▸ **EXERCISE REQUIREMENTS**: Write out every line of text in the material below word for word, and leave the pictures out.

▸ **RECORDS SUPPLIED**:
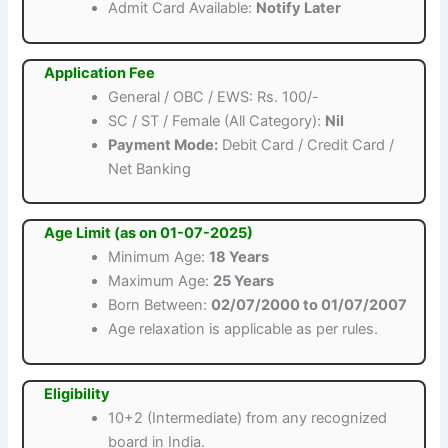
Admit Card Available:
Notify Later
Application Fee
General / OBC / EWS: Rs. 100/-
SC / ST / Female (All Category):
Nil
Payment Mode:
Debit Card / Credit Card /
Net Banking
Age Limit (as on 01-07-2025)
Minimum Age:
18 Years
Maximum Age:
25 Years
Born Between:
02/07/2000 to 01/07/2007
Age relaxation is applicable as per rules.
Eligibility
10+2 (Intermediate) from any recognized
board in India.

▸ **EXERCISE RESPONSE**:
Admit Card Available:
Notify Later
Application Fee
General / OBC / EWS: Rs. 100/-
SC / ST / Female (All Category):
Nil
Payment Mode:
Debit Card / Credit Card /
Net Banking
Age Limit (as on 01-07-2025)
Minimum Age:
18 Years
Maximum Age:
25 Years
Born Between:
02/07/2000 to 01/07/2007
Age relaxation is applicable as per rules.
Eligibility
10+2 (Intermediate) from any recognized
board in India.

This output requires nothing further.